/---

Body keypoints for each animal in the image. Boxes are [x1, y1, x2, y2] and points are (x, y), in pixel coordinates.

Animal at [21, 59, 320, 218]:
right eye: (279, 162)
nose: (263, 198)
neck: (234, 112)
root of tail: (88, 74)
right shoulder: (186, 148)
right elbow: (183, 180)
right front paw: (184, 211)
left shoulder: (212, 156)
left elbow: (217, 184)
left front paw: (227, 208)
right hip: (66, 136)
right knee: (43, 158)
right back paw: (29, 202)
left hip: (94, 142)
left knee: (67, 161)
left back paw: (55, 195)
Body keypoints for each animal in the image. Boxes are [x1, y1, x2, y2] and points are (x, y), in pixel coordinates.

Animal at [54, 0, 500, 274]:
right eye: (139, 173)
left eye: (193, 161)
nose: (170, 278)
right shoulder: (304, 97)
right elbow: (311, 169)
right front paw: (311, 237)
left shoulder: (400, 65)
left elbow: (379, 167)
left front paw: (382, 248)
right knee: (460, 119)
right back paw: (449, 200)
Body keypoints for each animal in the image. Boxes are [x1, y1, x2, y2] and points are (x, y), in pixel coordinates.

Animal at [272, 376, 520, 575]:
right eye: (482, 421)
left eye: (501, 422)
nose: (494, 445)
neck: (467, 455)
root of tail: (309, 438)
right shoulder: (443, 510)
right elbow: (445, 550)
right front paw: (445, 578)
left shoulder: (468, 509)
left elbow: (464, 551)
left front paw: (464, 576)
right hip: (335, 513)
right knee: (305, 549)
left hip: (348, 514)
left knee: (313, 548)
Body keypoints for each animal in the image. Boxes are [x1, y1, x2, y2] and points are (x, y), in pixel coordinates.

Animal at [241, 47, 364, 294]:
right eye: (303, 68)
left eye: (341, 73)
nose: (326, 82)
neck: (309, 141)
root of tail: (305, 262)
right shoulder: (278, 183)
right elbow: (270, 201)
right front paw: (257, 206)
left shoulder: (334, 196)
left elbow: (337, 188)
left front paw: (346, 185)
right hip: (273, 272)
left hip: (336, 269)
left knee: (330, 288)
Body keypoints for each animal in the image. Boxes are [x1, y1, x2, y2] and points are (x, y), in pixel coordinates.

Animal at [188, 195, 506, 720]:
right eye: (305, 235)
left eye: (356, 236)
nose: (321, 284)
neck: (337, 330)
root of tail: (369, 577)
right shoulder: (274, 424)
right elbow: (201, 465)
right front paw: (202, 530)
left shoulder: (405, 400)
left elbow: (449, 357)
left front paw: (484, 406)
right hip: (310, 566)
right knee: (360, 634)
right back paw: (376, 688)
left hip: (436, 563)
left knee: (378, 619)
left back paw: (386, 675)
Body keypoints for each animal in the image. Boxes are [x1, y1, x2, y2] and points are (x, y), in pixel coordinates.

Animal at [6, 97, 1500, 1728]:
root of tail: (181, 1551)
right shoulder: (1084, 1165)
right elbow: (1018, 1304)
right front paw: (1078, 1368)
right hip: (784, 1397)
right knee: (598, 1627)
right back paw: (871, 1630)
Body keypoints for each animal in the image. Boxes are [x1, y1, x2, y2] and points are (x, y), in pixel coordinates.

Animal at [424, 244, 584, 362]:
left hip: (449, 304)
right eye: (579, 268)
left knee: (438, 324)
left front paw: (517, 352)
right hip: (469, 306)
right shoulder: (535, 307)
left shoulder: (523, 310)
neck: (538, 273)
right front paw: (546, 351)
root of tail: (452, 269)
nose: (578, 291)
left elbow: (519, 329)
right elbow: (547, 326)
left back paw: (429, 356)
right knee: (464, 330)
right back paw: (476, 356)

\---

Your objective: All of the data above must be set down again exactly.

Reply to the exercise:
Body keypoints for each animal in the image. Boxes are [x1, y1, x2, y2] and points are (x, y), in pixel coordinates.

Animal at [21, 59, 320, 218]:
right eye: (279, 162)
nose: (263, 198)
neck: (234, 112)
root of tail: (88, 74)
right shoulder: (186, 148)
right elbow: (183, 180)
right front paw: (184, 211)
left shoulder: (212, 156)
left elbow: (217, 184)
left front paw: (227, 208)
right hip: (66, 136)
right knee: (43, 158)
right back paw: (29, 202)
left hip: (94, 142)
left knee: (67, 161)
left back paw: (55, 195)
Body keypoints for each animal in the image. Boxes are [x1, y1, x2, y2] and points are (x, y), in pixel coordinates.

Animal at [54, 0, 500, 274]:
right eye: (139, 173)
left eye: (193, 161)
nose: (170, 278)
right shoulder: (304, 97)
right elbow: (311, 169)
right front paw: (311, 237)
left shoulder: (400, 65)
left elbow: (379, 167)
left front paw: (382, 248)
right knee: (460, 119)
right back paw: (449, 200)
Body keypoints for each animal in the image. Boxes are [x1, y1, x2, y2] and points are (x, y), in pixel coordinates.

Animal at [272, 376, 520, 575]:
right eye: (482, 421)
left eye: (501, 422)
nose: (494, 445)
neck: (467, 455)
root of tail: (309, 438)
right shoulder: (443, 510)
right elbow: (445, 550)
right front paw: (445, 578)
left shoulder: (468, 509)
left elbow: (464, 551)
left front paw: (464, 576)
right hip: (335, 513)
right knee: (305, 549)
left hip: (348, 514)
left knee: (313, 548)
Body keypoints for each animal in the image. Boxes are [x1, y1, x2, y2] and points are (x, y), in pixel coordinates.

Animal at [241, 47, 364, 294]:
right eye: (303, 68)
left eye: (341, 73)
nose: (326, 82)
neck: (309, 141)
root of tail: (305, 262)
right shoulder: (278, 183)
right elbow: (270, 201)
right front paw: (257, 206)
left shoulder: (334, 196)
left elbow: (337, 188)
left front paw: (346, 185)
right hip: (273, 272)
left hip: (336, 269)
left knee: (330, 288)
Body keypoints for each animal in the image. Boxes are [x1, y1, x2, y2] and points are (x, y), in pixel coordinates.

Animal at [188, 195, 506, 720]:
right eye: (305, 235)
left eye: (356, 236)
nose: (321, 284)
neck: (337, 330)
root of tail: (369, 577)
right shoulder: (274, 424)
right elbow: (201, 465)
right front paw: (202, 530)
left shoulder: (405, 400)
left elbow: (449, 357)
left front paw: (484, 406)
right hip: (310, 566)
right knee: (360, 634)
right back paw: (376, 688)
left hip: (436, 563)
left knee: (378, 619)
left back paw: (386, 675)
Body keypoints for each animal in the image. Boxes are [x1, y1, x2, y2] and points are (x, y), in pixel coordinates.

Animal at [6, 97, 1500, 1728]:
root of tail: (181, 1551)
right shoulder: (1084, 1165)
right elbow: (1018, 1304)
right front paw: (1078, 1368)
right hip: (784, 1397)
right knee: (598, 1627)
right back paw: (871, 1630)
Body keypoints for each animal in the image. Boxes are [x1, y1, x2, y2] and points are (x, y), in pixel coordinates.

Animal at [424, 244, 584, 362]:
left hip: (449, 304)
right eye: (579, 268)
left knee: (438, 324)
left front paw: (517, 352)
right hip: (469, 306)
right shoulder: (535, 307)
left shoulder: (523, 310)
neck: (538, 273)
right front paw: (546, 351)
root of tail: (452, 269)
nose: (578, 291)
left elbow: (519, 329)
right elbow: (547, 326)
left back paw: (429, 356)
right knee: (464, 330)
right back paw: (476, 356)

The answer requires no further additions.